Embajada, San Juan, Puerto Rico
June 16, 2018 – August 18, 2018

Organized by TVGOV stakeholder (Sofia Bastidas) and Alaina Claire Feldman

Peter Fend has studied the topography and oceanography of nearly every part of the world, organizing terrain according to water systems rather than geopolitical boundaries. He believes that most historical patterns of migration, ideology, sovereignty, militarization and industry are determined by and organized around saltwater basins. Fend proposes working with the ocean and its inhabitants in a non-invasive way to harvest energy for creating self-reliant and ecologically sustainable economies.

For ​Hace Sentido / Makes Sense, ​Fend has produced evocative words stacks in collaboration with artists and curators from Puerto Rico, New York and Ecuador which reference the privatization of the Puerto Rico Electric Power Authority (PREPA), the need for eco-tax, and the island’s struggle with multiple forms of exploitation of a post-Maria crisis. As a renewable energy scheme, the waterwheels do not rely on any intra-governmental or corporate facilities and they are low cost and DIY. A map of Puerto Rico divided by its watersheds stands on the back wall as a proposition by TVGOV (Television Government). These watersheds propose the possible districts for tax revenue of an ecological government.

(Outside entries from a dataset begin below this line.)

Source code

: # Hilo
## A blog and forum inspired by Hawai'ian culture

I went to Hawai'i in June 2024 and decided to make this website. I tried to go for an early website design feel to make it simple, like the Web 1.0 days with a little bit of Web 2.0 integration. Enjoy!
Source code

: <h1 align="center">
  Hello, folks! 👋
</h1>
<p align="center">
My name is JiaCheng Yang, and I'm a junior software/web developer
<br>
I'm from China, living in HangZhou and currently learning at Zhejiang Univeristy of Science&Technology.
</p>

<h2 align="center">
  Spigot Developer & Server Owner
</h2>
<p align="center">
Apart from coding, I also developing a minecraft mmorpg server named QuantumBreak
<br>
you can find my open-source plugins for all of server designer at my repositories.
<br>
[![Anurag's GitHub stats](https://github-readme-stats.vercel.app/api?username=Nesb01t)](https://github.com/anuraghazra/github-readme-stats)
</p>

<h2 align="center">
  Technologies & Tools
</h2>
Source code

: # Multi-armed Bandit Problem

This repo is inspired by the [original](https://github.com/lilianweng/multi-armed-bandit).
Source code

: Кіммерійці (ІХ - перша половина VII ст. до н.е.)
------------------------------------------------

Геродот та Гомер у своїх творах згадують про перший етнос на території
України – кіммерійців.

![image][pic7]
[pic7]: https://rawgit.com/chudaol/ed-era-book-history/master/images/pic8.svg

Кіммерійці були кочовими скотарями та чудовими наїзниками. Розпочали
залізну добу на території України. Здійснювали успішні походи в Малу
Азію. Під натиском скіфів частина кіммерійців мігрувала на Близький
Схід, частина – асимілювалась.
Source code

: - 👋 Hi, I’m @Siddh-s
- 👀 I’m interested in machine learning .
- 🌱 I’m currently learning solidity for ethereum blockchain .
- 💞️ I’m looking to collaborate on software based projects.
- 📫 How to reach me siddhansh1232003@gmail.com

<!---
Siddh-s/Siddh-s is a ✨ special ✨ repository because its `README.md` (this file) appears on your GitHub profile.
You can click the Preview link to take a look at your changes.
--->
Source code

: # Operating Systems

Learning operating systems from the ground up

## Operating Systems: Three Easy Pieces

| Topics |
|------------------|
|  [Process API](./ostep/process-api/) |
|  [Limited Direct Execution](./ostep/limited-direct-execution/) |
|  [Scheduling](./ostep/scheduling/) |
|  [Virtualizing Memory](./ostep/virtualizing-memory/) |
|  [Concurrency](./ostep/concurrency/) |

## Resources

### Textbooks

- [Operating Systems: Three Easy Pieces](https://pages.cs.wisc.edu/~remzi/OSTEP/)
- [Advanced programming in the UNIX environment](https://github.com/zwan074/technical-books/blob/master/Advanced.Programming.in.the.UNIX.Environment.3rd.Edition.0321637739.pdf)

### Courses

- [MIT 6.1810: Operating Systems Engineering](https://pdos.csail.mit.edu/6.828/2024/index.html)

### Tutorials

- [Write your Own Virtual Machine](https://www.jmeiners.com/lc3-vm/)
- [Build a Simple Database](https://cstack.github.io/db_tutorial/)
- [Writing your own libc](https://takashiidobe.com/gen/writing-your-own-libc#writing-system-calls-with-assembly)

As the government prepares to privatize and sell off PREPA, which is deeply in debt and failing to function even at the most basic level as a provider of electricity throughout the island, what can one do to enable self-sufficiency in lieu of a climate denying American junta, a burgeoning crypto-colonialist economy, or neoliberal Elon Musk who calls for “solar panels for everyone”? To liberate the world from both fossil fuel dependency and ecological exploitation, new forms of collective and communal power must be implemented to de-center terracentricity. We must look the oceans and work with them not against them. It just makes sense.

For nearly four decades Peter Fend has attempted to push his practice beyond aesthetic engagement, instead prioritizing materialist intervention in ecological systems. In 1980, along with the artists Jenny Holzer, Coleen Fitzgibbon, Richard Prince, Peter Nadin, and Robin Winters, he co-founded Ocean Earth Development Corporation that collaborated with scientists in order to develop strategies for reorganizing information according to ocean basins in lieu of political borders. The final room at Embajada traces the work of Ocean Earth Development Corporation and Peter’s own long-term commitment to ecological engagement and mapping that effect all parts of the planet. A rare copy of the 1993 ​Ocean Earth Development Corporation publication, along with many of Fend’s handwritten notes, videos, publications and project proposals related to water-based energy technologies were on view for visitors to spend time with.